Par ailleurs, "malgré toute la confusion liée à l’adoption du pass vaccinal qui règne, la situation épidémiologique actuelle du Royaume reste prometteuse" par rapport à de nombreux pays étrangers, conclut-il, notant que "nous avons atteint un taux de vaccination de plus de 62% avec deux doses, et nous avons entamé un retour à une vie semi-normale, dans l’espoir de voir bientôt toutes les restrictions levées. Nous avons également un bon stock de vaccins, et nous allons bientôt commencer à produire le vaccin Sinopharm."

La prochaine vague concernera essentiellement des non-vaccinés

Joint par nos soins, Dr Tayeb Hamdi, médecin, chercheur en politiques et systèmes de santé, nous explique que "cette courbe décrit en effet la vie d’un vaccin et son évolution par rapport à la maladie et sa propagation. Elle peut apporter en partie une explication au déploiement des vaccins contre le Covid-19 actuellement".

"Cette courbe démontre que les gens recourent à la vaccination au début pour se protéger contre la maladie, et finissent par se relâcher et négliger la vaccination une fois que la maladie entre en déclin. Une flambée des cas est ainsi de nouveau enregistrée, incitant les gens à se faire vacciner."

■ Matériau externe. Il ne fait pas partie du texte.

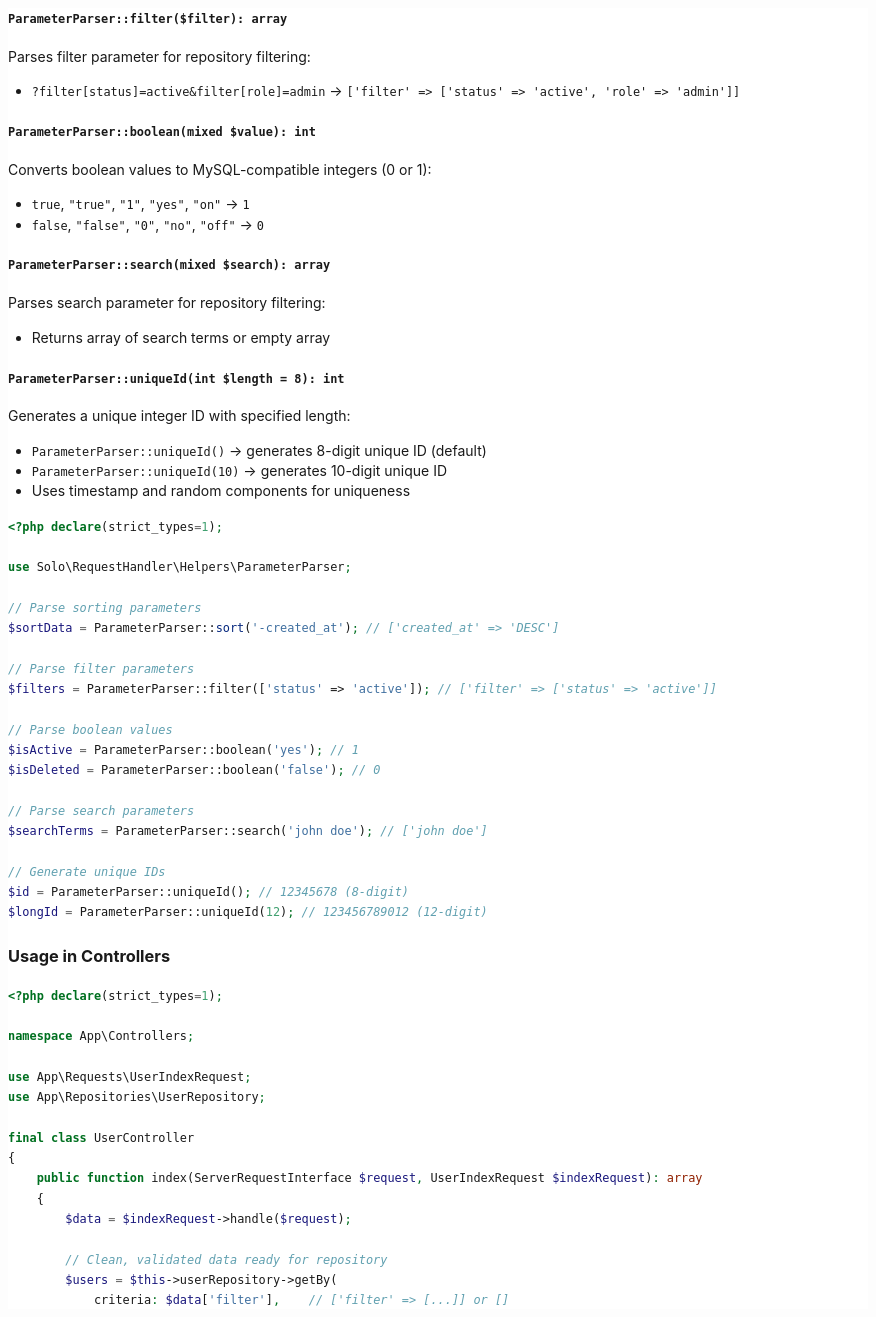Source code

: #### `ParameterParser::filter($filter): array`

Parses filter parameter for repository filtering:
- `?filter[status]=active&filter[role]=admin` → `['filter' => ['status' => 'active', 'role' => 'admin']]`

#### `ParameterParser::boolean(mixed $value): int`

Converts boolean values to MySQL-compatible integers (0 or 1):
- `true`, `"true"`, `"1"`, `"yes"`, `"on"` → `1`
- `false`, `"false"`, `"0"`, `"no"`, `"off"` → `0`

#### `ParameterParser::search(mixed $search): array`

Parses search parameter for repository filtering:
- Returns array of search terms or empty array

#### `ParameterParser::uniqueId(int $length = 8): int`

Generates a unique integer ID with specified length:
- `ParameterParser::uniqueId()` → generates 8-digit unique ID (default)
- `ParameterParser::uniqueId(10)` → generates 10-digit unique ID
- Uses timestamp and random components for uniqueness

```php
<?php declare(strict_types=1);

use Solo\RequestHandler\Helpers\ParameterParser;

// Parse sorting parameters
$sortData = ParameterParser::sort('-created_at'); // ['created_at' => 'DESC']

// Parse filter parameters
$filters = ParameterParser::filter(['status' => 'active']); // ['filter' => ['status' => 'active']]

// Parse boolean values
$isActive = ParameterParser::boolean('yes'); // 1
$isDeleted = ParameterParser::boolean('false'); // 0

// Parse search parameters
$searchTerms = ParameterParser::search('john doe'); // ['john doe']

// Generate unique IDs
$id = ParameterParser::uniqueId(); // 12345678 (8-digit)
$longId = ParameterParser::uniqueId(12); // 123456789012 (12-digit)
```

### Usage in Controllers

```php
<?php declare(strict_types=1);

namespace App\Controllers;

use App\Requests\UserIndexRequest;
use App\Repositories\UserRepository;

final class UserController
{
    public function index(ServerRequestInterface $request, UserIndexRequest $indexRequest): array
    {
        $data = $indexRequest->handle($request);
        
        // Clean, validated data ready for repository
        $users = $this->userRepository->getBy(
            criteria: $data['filter'],    // ['filter' => [...]] or []
```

"Cela se passe de la même manière que les vagues de l’épidémie elle-même : lorsque le premier cas est détecté, puis que les cas se multiplient, les gens respectent les mesures barrières et se confinent. Une fois que le nombre de cas commence à baisser, les gens ressortent de chez eux et reprennent leurs habitudes, ce qui induit une reprise de l’épidémie."

"Il s’agit donc du parcours de vie d’un vaccin, qui s’étale sur des dizaines d’années. Sauf que la vaccination contre le Covid-19 présente certaines particularités" relatives à la rapidité et au nombre de personnes. "Nous devons vacciner le plus rapidement possible le plus grand nombre de personnes. Si on attend de vacciner les gens sur plusieurs années, le risque d’apparition de nouveaux variants reste présent."

"De plus, nous sommes dans une ère de réseaux sociaux. Nous avons vacciné les personnes consentantes, qui s’élèvent à plus de 24 millions pour la première dose et plus de 22 millions pour la seconde, mais nous arrivons à une catégorie plus dure à convaincre des bienfaits de la vaccination. Il s’agit certes d’une minorité des antivax et des complotistes, mais essentiellement des gens qui sont hésitants de nature, et qui ont peur, ce qui est compréhensible, même si leurs craintes sont infondées. L’hésitation et la peur de cette dernière catégorie sont alimentées et entretenues par les antivax et les complotistes."

"Pour les atteindre, il fallait annoncer l’administration de la troisième dose bien en avance, pour leur donner le temps d’assimiler l’information. Malgré une annonce tardive, nous sommes déjà à plus de 1,5 million de personnes vaccinées par la 3e dose. Il fallait également les préparer à l’adoption du pass vaccinal."

"A présent, il faut être pédagogique, et non leur faire peur. Il faut leur expliquer que le gouvernement ne peut pas les attendre pour reprendre une vie normale, conditionnée par un pass vaccinal dans un premier temps, pour assurer une certaine protection et éviter que le système de santé ne soit débordé."

Dr Tayeb alerte par ailleurs sur la dangerosité d'une nouvelle vague sur cette catégorie. "Lors de la prochaine vague, ce sont les non vaccinés et les personnes âgées, atteintes de maladies chroniques, et n’ayant pas effectué la dose de rappel six mois après leur deuxième dose, qui seront atteints. Ce sera alors une vague des non vaccinés en premier lieu et des personnes incomplètement vaccinées, ayant raté la troisième dose, pour certains groupes à risque".